I thank my fellow member of the Defence Committee for giving way. Like him, I believe that it is a particular privilege to serve on that Committee. Can he confirm that the decision by the permanent under-secretary at the NIO not to attend the Veterans Board was discussed at our Committee only today and that, to put it mildly, we took a rather dim view of his view?
That is indeed correct. I am grateful to my right hon. Friend for his intervention, although it was not the permanent under-secretary at the Northern Ireland Office but the head of the civil service in Northern Ireland. Where the issue arises, the Northern Ireland Office does attend, but it has no involvement in the issues that matter most.
I want to put on record my disappointment yet again with the contribution from the shadow Secretary of State, the hon.
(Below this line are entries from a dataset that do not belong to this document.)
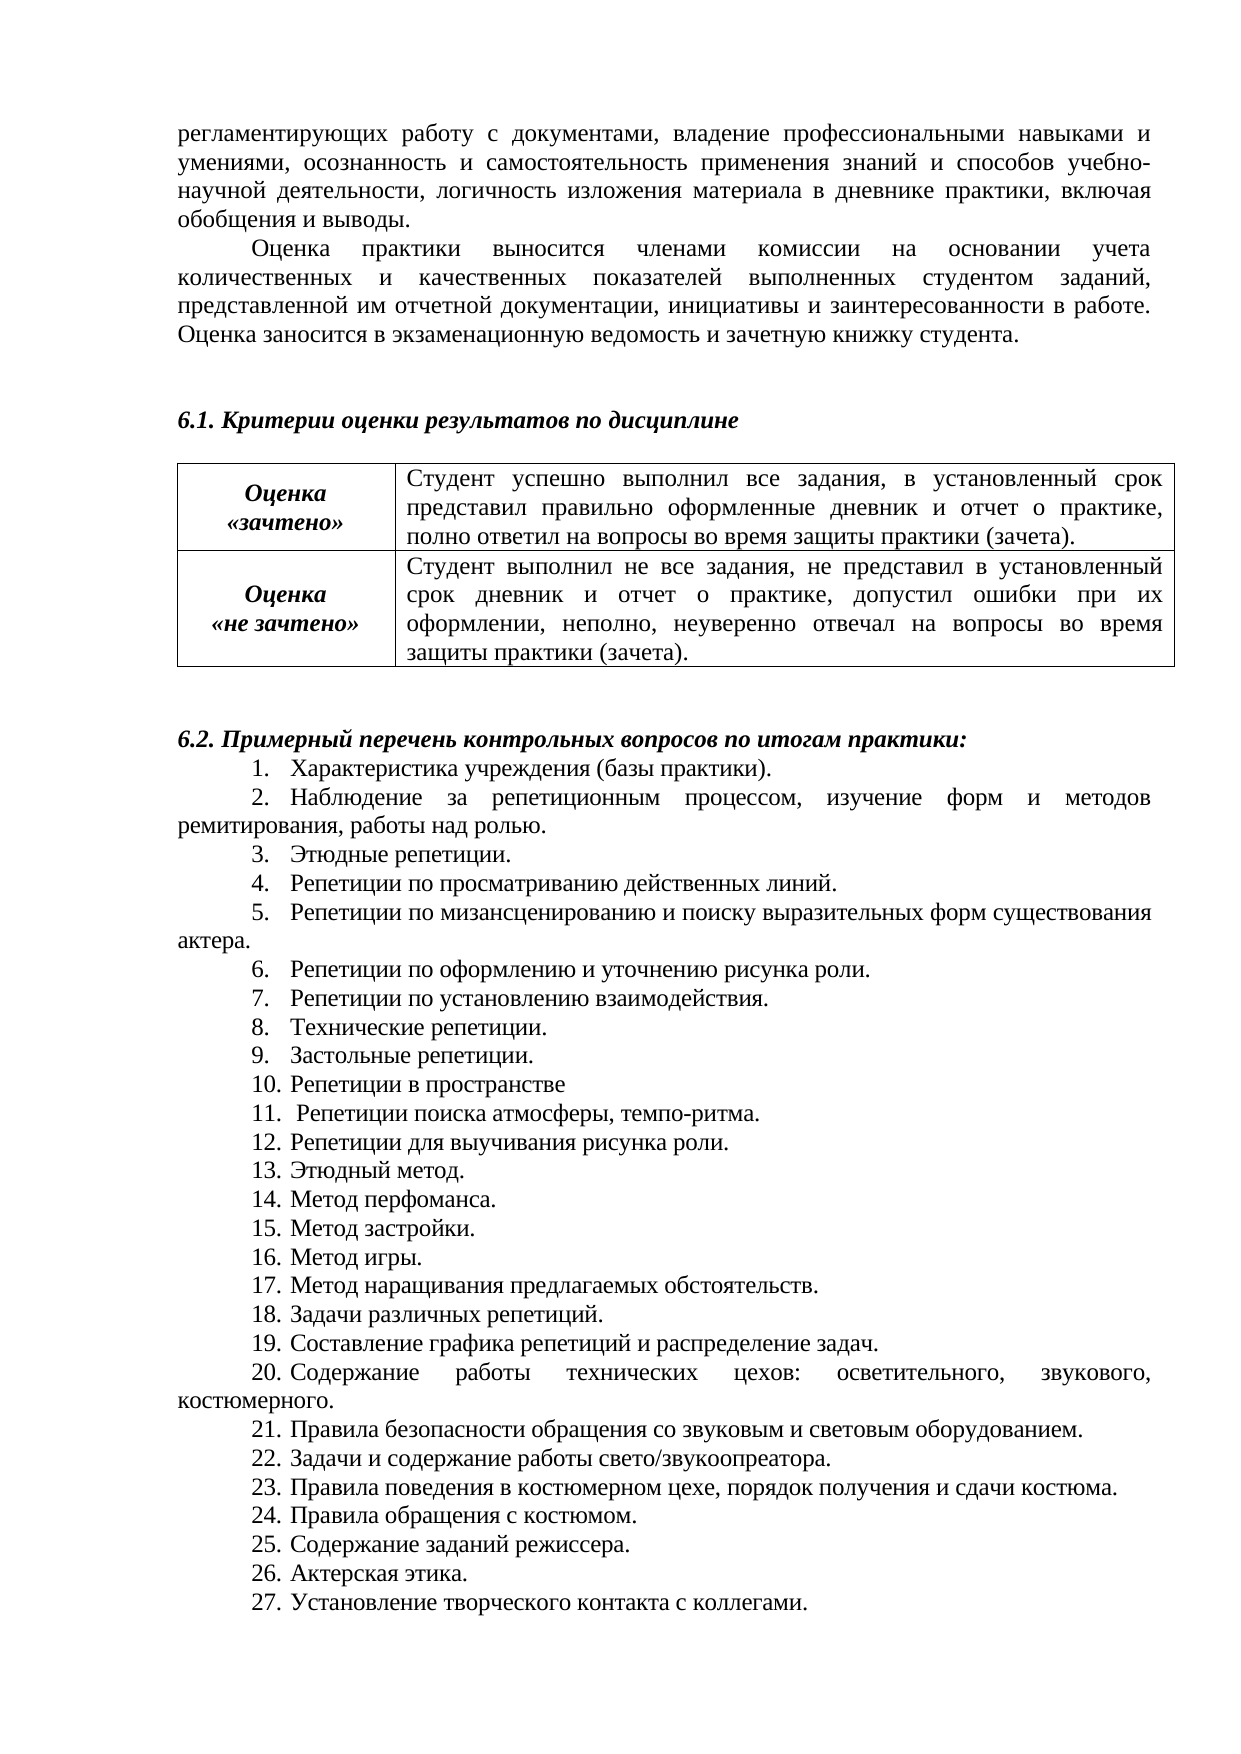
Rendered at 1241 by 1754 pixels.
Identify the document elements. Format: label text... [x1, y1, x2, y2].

table_header Студент успешно выполнил все задания, в установленный срок представил правильно оформленные дневник и отчет о практике, полно ответил на вопросы во время защиты практики (зачета). [396, 464, 1174, 550]
list Репетиции в пространстве [177, 1069, 1152, 1098]
list Метод перфоманса. [177, 1184, 1152, 1213]
list Метод игры. [177, 1242, 1152, 1271]
list Застольные репетиции. [177, 1041, 1152, 1069]
list Репетиции по оформлению и уточнению рисунка роли. [177, 954, 1152, 983]
list Репетиции поиска атмосферы, темпо-ритма. [177, 1098, 1152, 1127]
text Оценка практики выносится членами комиссии на основании учета количественных и качественных показателей выполненных студентом заданий, представленной им отчетной документации, инициативы и заинтересованности в работе. Оценка заносится в экзаменационную ведомость и зачетную книжку студента. [177, 233, 1152, 348]
list Этюдный метод. [177, 1156, 1152, 1184]
list Актерская этика. [177, 1558, 1152, 1587]
list Метод застройки. [177, 1213, 1152, 1242]
table_header Оценка «зачтено» [178, 464, 395, 550]
list Репетиции для выучивания рисунка роли. [177, 1127, 1152, 1156]
list Метод наращивания предлагаемых обстоятельств. [177, 1271, 1152, 1299]
table_cell Студент выполнил не все задания, не представил в установленный срок дневник и отчет о практике, допустил ошибки при их оформлении, неполно, неуверенно отвечал на вопросы во время защиты практики (зачета). [396, 551, 1174, 666]
list Технические репетиции. [177, 1012, 1152, 1041]
list Репетиции по мизансценированию и поиску выразительных форм существования актера. [177, 897, 1152, 954]
list Репетиции по просматриванию действенных линий. [177, 868, 1152, 897]
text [177, 118, 1152, 233]
list Характеристика учреждения (базы практики). [177, 753, 1152, 782]
text 6.1. Критерии оценки результатов по дисциплине [177, 405, 1152, 434]
list Задачи различных репетиций. [177, 1299, 1152, 1328]
list Правила поведения в костюмерном цехе, порядок получения и сдачи костюма. [177, 1472, 1152, 1501]
list Задачи и содержание работы свето/звукоопреатора. [177, 1443, 1152, 1472]
list Репетиции по установлению взаимодействия. [177, 983, 1152, 1012]
table_cell Оценка «не зачтено» [178, 551, 395, 666]
list Правила обращения с костюмом. [177, 1501, 1152, 1529]
list Содержание заданий режиссера. [177, 1529, 1152, 1558]
list Правила безопасности обращения со звуковым и световым оборудованием. [177, 1414, 1152, 1443]
text 6.2. Примерный перечень контрольных вопросов по итогам практики: [177, 724, 1152, 753]
list Составление графика репетиций и распределение задач. [177, 1328, 1152, 1357]
list Наблюдение за репетиционным процессом, изучение форм и методов ремитирования, работы над ролью. [177, 782, 1152, 839]
list Установление творческого контакта с коллегами. [177, 1587, 1152, 1616]
list Этюдные репетиции. [177, 839, 1152, 868]
list Содержание работы технических цехов: осветительного, звукового, костюмерного. [177, 1357, 1152, 1414]
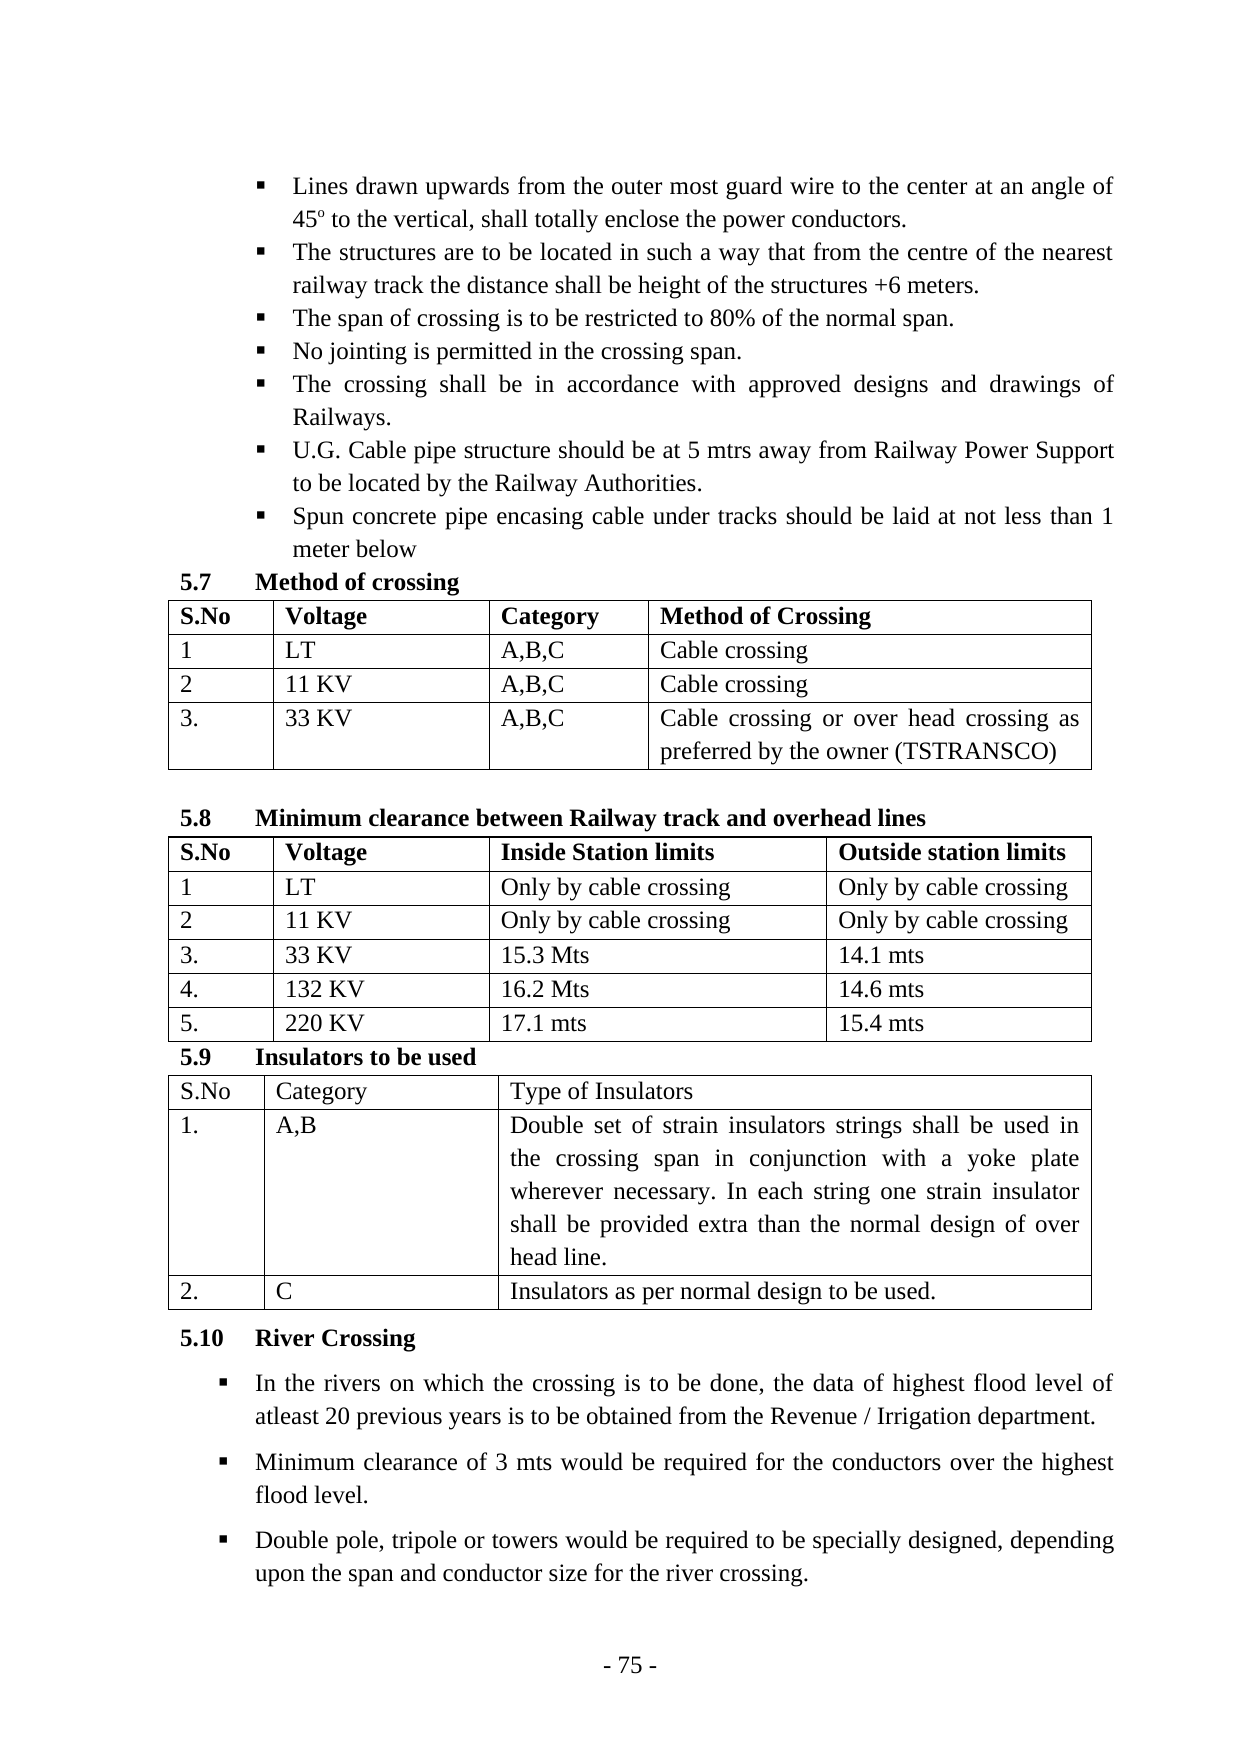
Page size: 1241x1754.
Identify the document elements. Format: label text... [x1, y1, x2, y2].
Member for Rochdale (Tony Lloyd). When considering amendment 19, he accepted that there was no moral equivalence between a terrorist and a victim, but when faced with an amendment that he could support this evening, rather than saying, “I accept there is no moral equivalence and therefore I am going to do something about it,” what was his response? He said that the victims wanted to “move on”. I think there is an opportunity for the shadow Secretary of State to reflect on that, given the comments that were made yesterday in this Chamber about the partisan nature of amendments that were considered in the earlier debate. Given Labour Members’ previous commitment always to play a constructive role when dealing with sensitive issues in Northern Ireland, they have doubled down this evening. That is hugely regrettable, and it is worthy of consideration and further reflection.
I just want to add to the point that my hon. Friend is making. We have heard a lot from Opposition Front Benchers today about rights and about the need to ensure that Northern Ireland citizens are treated the same as citizens in the rest of the UK when it comes to rights, yet surely we in this House all agree that veterans of our armed forces have the right not to be disadvantaged by virtue of their service. Opposition Front Benchers are not prepared to do anything to address the fact that veterans in Northern Ireland are disadvantaged by virtue of their service. They have to go to the end of the queue when they leave service, and that is not right. That is not what the military covenant says, and the Opposition should reflect on that and do something about the rights of veterans in Northern Ireland.
I agree with my right hon. Friend, although in fairness, the comments that we were talking about attached to the amendment on victims definition, and the shadow Secretary of State did indeed indicate that he would look at the report brought forward by the Government. But time moves on, and this is not a new issue. Today and yesterday, we have talked about the implementation of rights, and if something is right for armed forces personnel and veterans who live in Rochdale, it should be right for those who live in East Belfast and across Northern Ireland. I am grateful for the time that you have allowed, Dame Rosie, and I will now take my seat.
I rise briefly to speak to amendments 21 and 22, which are in my name. In relation to the report under clause 3(1), amendment 21 would place a duty on the Secretary of State to report on the law relating to gambling and on support for those experiencing problem gambling. Amendment 22, similarly, would place a duty on the Secretary of State to report on the assistance and support offered to victims of human trafficking in Northern Ireland.